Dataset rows
--
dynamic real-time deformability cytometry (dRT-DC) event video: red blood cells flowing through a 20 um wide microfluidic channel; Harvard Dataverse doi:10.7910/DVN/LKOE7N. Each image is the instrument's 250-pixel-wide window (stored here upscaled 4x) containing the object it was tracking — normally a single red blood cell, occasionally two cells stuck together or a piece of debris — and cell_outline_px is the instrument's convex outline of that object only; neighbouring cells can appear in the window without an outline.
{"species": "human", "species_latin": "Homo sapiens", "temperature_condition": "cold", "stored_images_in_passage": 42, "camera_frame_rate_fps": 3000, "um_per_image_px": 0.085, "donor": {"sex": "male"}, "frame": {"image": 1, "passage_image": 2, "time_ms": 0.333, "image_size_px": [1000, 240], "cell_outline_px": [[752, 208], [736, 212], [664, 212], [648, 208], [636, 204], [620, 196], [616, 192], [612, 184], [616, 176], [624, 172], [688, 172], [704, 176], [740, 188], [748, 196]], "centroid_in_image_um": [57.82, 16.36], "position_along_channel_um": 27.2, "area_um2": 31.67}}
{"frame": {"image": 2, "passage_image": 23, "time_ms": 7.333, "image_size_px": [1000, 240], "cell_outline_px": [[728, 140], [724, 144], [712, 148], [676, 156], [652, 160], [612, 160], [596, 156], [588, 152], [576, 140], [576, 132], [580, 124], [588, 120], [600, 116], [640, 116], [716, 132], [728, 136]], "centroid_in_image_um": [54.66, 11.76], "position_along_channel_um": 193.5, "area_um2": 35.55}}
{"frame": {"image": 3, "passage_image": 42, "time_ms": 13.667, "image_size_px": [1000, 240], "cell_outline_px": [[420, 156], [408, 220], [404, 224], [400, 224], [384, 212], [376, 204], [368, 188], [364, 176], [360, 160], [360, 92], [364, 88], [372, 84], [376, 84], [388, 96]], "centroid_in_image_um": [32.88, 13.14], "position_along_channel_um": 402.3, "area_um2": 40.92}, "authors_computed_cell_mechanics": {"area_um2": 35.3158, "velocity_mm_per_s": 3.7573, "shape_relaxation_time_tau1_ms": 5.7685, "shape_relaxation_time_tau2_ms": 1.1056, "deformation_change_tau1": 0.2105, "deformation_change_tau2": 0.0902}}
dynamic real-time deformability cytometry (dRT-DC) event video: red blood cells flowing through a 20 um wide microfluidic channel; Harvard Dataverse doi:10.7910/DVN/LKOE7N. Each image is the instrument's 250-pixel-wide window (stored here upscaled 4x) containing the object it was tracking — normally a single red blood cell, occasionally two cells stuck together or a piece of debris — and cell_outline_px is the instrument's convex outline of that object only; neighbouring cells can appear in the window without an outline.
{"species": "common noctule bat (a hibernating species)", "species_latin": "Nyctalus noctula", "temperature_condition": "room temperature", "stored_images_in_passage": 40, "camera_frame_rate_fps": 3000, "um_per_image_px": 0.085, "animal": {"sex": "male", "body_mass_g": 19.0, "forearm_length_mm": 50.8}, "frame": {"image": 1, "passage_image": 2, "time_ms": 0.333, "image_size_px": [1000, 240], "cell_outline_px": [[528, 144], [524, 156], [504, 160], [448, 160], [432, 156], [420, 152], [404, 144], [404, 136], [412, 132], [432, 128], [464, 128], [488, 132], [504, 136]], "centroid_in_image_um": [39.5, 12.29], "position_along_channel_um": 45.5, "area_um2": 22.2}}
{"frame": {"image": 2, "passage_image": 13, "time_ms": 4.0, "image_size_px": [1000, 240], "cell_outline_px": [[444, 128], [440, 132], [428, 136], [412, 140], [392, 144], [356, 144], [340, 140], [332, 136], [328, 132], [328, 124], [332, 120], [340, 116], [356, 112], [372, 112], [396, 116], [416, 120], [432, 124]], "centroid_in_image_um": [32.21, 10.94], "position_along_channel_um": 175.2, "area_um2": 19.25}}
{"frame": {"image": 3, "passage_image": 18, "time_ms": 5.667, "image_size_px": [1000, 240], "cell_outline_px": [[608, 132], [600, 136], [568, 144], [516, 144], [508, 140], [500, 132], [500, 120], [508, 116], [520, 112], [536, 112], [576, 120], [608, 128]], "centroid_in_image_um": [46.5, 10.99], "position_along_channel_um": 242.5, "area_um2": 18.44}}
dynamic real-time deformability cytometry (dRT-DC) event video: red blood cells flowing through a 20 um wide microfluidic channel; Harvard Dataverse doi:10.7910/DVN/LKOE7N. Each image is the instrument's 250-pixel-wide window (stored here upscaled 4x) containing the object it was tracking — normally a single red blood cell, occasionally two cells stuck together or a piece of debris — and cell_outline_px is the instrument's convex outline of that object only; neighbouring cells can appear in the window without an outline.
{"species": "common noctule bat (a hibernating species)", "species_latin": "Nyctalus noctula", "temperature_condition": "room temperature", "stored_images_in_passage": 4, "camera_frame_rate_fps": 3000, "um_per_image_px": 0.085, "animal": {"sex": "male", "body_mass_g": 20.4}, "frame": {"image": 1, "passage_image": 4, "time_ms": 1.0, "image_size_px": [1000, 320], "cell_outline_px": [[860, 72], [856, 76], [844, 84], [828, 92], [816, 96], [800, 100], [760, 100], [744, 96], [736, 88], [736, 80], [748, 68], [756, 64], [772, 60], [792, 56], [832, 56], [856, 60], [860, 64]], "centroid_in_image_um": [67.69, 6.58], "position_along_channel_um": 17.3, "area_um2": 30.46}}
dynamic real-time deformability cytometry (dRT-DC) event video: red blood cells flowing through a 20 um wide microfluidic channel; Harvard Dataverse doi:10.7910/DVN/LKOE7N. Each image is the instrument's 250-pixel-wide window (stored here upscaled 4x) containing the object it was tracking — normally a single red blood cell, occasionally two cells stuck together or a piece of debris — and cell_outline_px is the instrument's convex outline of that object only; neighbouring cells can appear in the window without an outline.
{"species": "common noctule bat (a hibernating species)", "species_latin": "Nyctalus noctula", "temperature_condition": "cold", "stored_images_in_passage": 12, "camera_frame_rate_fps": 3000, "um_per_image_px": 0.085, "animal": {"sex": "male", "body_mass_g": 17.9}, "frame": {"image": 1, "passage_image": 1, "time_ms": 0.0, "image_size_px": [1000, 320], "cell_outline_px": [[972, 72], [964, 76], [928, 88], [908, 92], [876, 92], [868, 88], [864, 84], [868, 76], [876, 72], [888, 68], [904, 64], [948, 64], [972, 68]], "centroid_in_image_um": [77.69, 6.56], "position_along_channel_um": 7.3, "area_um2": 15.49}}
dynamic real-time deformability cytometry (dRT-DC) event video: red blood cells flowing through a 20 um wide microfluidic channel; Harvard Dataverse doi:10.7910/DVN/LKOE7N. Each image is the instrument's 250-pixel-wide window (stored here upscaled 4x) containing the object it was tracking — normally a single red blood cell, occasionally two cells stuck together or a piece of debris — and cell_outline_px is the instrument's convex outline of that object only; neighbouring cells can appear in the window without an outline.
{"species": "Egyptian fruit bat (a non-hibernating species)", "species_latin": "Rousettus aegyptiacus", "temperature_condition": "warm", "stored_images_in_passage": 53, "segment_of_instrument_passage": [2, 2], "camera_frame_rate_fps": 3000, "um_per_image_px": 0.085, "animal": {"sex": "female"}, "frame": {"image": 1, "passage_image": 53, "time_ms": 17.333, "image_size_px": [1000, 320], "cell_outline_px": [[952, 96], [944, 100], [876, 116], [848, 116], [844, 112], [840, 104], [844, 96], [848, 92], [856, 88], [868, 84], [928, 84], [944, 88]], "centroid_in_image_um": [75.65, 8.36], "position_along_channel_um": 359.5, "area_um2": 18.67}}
--
= WHAT THIS TASK INVOLVES =
Restate the whole of the material exactly.

= SOLUTION BELOW =
dynamic real-time deformability cytometry (dRT-DC) event video: red blood cells flowing through a 20 um wide microfluidic channel; Harvard Dataverse doi:10.7910/DVN/LKOE7N. Each image is the instrument's 250-pixel-wide window (stored here upscaled 4x) containing the object it was tracking — normally a single red blood cell, occasionally two cells stuck together or a piece of debris — and cell_outline_px is the instrument's convex outline of that object only; neighbouring cells can appear in the window without an outline.
{"species": "human", "species_latin": "Homo sapiens", "temperature_condition": "cold", "stored_images_in_passage": 42, "camera_frame_rate_fps": 3000, "um_per_image_px": 0.085, "donor": {"sex": "male"}, "frame": {"image": 1, "passage_image": 2, "time_ms": 0.333, "image_size_px": [1000, 240], "cell_outline_px": [[752, 208], [736, 212], [664, 212], [648, 208], [636, 204], [620, 196], [616, 192], [612, 184], [616, 176], [624, 172], [688, 172], [704, 176], [740, 188], [748, 196]], "centroid_in_image_um": [57.82, 16.36], "position_along_channel_um": 27.2, "area_um2": 31.67}}
{"frame": {"image": 2, "passage_image": 23, "time_ms": 7.333, "image_size_px": [1000, 240], "cell_outline_px": [[728, 140], [724, 144], [712, 148], [676, 156], [652, 160], [612, 160], [596, 156], [588, 152], [576, 140], [576, 132], [580, 124], [588, 120], [600, 116], [640, 116], [716, 132], [728, 136]], "centroid_in_image_um": [54.66, 11.76], "position_along_channel_um": 193.5, "area_um2": 35.55}}
{"frame": {"image": 3, "passage_image": 42, "time_ms": 13.667, "image_size_px": [1000, 240], "cell_outline_px": [[420, 156], [408, 220], [404, 224], [400, 224], [384, 212], [376, 204], [368, 188], [364, 176], [360, 160], [360, 92], [364, 88], [372, 84], [376, 84], [388, 96]], "centroid_in_image_um": [32.88, 13.14], "position_along_channel_um": 402.3, "area_um2": 40.92}, "authors_computed_cell_mechanics": {"area_um2": 35.3158, "velocity_mm_per_s": 3.7573, "shape_relaxation_time_tau1_ms": 5.7685, "shape_relaxation_time_tau2_ms": 1.1056, "deformation_change_tau1": 0.2105, "deformation_change_tau2": 0.0902}}
dynamic real-time deformability cytometry (dRT-DC) event video: red blood cells flowing through a 20 um wide microfluidic channel; Harvard Dataverse doi:10.7910/DVN/LKOE7N. Each image is the instrument's 250-pixel-wide window (stored here upscaled 4x) containing the object it was tracking — normally a single red blood cell, occasionally two cells stuck together or a piece of debris — and cell_outline_px is the instrument's convex outline of that object only; neighbouring cells can appear in the window without an outline.
{"species": "common noctule bat (a hibernating species)", "species_latin": "Nyctalus noctula", "temperature_condition": "room temperature", "stored_images_in_passage": 40, "camera_frame_rate_fps": 3000, "um_per_image_px": 0.085, "animal": {"sex": "male", "body_mass_g": 19.0, "forearm_length_mm": 50.8}, "frame": {"image": 1, "passage_image": 2, "time_ms": 0.333, "image_size_px": [1000, 240], "cell_outline_px": [[528, 144], [524, 156], [504, 160], [448, 160], [432, 156], [420, 152], [404, 144], [404, 136], [412, 132], [432, 128], [464, 128], [488, 132], [504, 136]], "centroid_in_image_um": [39.5, 12.29], "position_along_channel_um": 45.5, "area_um2": 22.2}}
{"frame": {"image": 2, "passage_image": 13, "time_ms": 4.0, "image_size_px": [1000, 240], "cell_outline_px": [[444, 128], [440, 132], [428, 136], [412, 140], [392, 144], [356, 144], [340, 140], [332, 136], [328, 132], [328, 124], [332, 120], [340, 116], [356, 112], [372, 112], [396, 116], [416, 120], [432, 124]], "centroid_in_image_um": [32.21, 10.94], "position_along_channel_um": 175.2, "area_um2": 19.25}}
{"frame": {"image": 3, "passage_image": 18, "time_ms": 5.667, "image_size_px": [1000, 240], "cell_outline_px": [[608, 132], [600, 136], [568, 144], [516, 144], [508, 140], [500, 132], [500, 120], [508, 116], [520, 112], [536, 112], [576, 120], [608, 128]], "centroid_in_image_um": [46.5, 10.99], "position_along_channel_um": 242.5, "area_um2": 18.44}}
dynamic real-time deformability cytometry (dRT-DC) event video: red blood cells flowing through a 20 um wide microfluidic channel; Harvard Dataverse doi:10.7910/DVN/LKOE7N. Each image is the instrument's 250-pixel-wide window (stored here upscaled 4x) containing the object it was tracking — normally a single red blood cell, occasionally two cells stuck together or a piece of debris — and cell_outline_px is the instrument's convex outline of that object only; neighbouring cells can appear in the window without an outline.
{"species": "common noctule bat (a hibernating species)", "species_latin": "Nyctalus noctula", "temperature_condition": "room temperature", "stored_images_in_passage": 4, "camera_frame_rate_fps": 3000, "um_per_image_px": 0.085, "animal": {"sex": "male", "body_mass_g": 20.4}, "frame": {"image": 1, "passage_image": 4, "time_ms": 1.0, "image_size_px": [1000, 320], "cell_outline_px": [[860, 72], [856, 76], [844, 84], [828, 92], [816, 96], [800, 100], [760, 100], [744, 96], [736, 88], [736, 80], [748, 68], [756, 64], [772, 60], [792, 56], [832, 56], [856, 60], [860, 64]], "centroid_in_image_um": [67.69, 6.58], "position_along_channel_um": 17.3, "area_um2": 30.46}}
dynamic real-time deformability cytometry (dRT-DC) event video: red blood cells flowing through a 20 um wide microfluidic channel; Harvard Dataverse doi:10.7910/DVN/LKOE7N. Each image is the instrument's 250-pixel-wide window (stored here upscaled 4x) containing the object it was tracking — normally a single red blood cell, occasionally two cells stuck together or a piece of debris — and cell_outline_px is the instrument's convex outline of that object only; neighbouring cells can appear in the window without an outline.
{"species": "common noctule bat (a hibernating species)", "species_latin": "Nyctalus noctula", "temperature_condition": "cold", "stored_images_in_passage": 12, "camera_frame_rate_fps": 3000, "um_per_image_px": 0.085, "animal": {"sex": "male", "body_mass_g": 17.9}, "frame": {"image": 1, "passage_image": 1, "time_ms": 0.0, "image_size_px": [1000, 320], "cell_outline_px": [[972, 72], [964, 76], [928, 88], [908, 92], [876, 92], [868, 88], [864, 84], [868, 76], [876, 72], [888, 68], [904, 64], [948, 64], [972, 68]], "centroid_in_image_um": [77.69, 6.56], "position_along_channel_um": 7.3, "area_um2": 15.49}}
dynamic real-time deformability cytometry (dRT-DC) event video: red blood cells flowing through a 20 um wide microfluidic channel; Harvard Dataverse doi:10.7910/DVN/LKOE7N. Each image is the instrument's 250-pixel-wide window (stored here upscaled 4x) containing the object it was tracking — normally a single red blood cell, occasionally two cells stuck together or a piece of debris — and cell_outline_px is the instrument's convex outline of that object only; neighbouring cells can appear in the window without an outline.
{"species": "Egyptian fruit bat (a non-hibernating species)", "species_latin": "Rousettus aegyptiacus", "temperature_condition": "warm", "stored_images_in_passage": 53, "segment_of_instrument_passage": [2, 2], "camera_frame_rate_fps": 3000, "um_per_image_px": 0.085, "animal": {"sex": "female"}, "frame": {"image": 1, "passage_image": 53, "time_ms": 17.333, "image_size_px": [1000, 320], "cell_outline_px": [[952, 96], [944, 100], [876, 116], [848, 116], [844, 112], [840, 104], [844, 96], [848, 92], [856, 88], [868, 84], [928, 84], [944, 88]], "centroid_in_image_um": [75.65, 8.36], "position_along_channel_um": 359.5, "area_um2": 18.67}}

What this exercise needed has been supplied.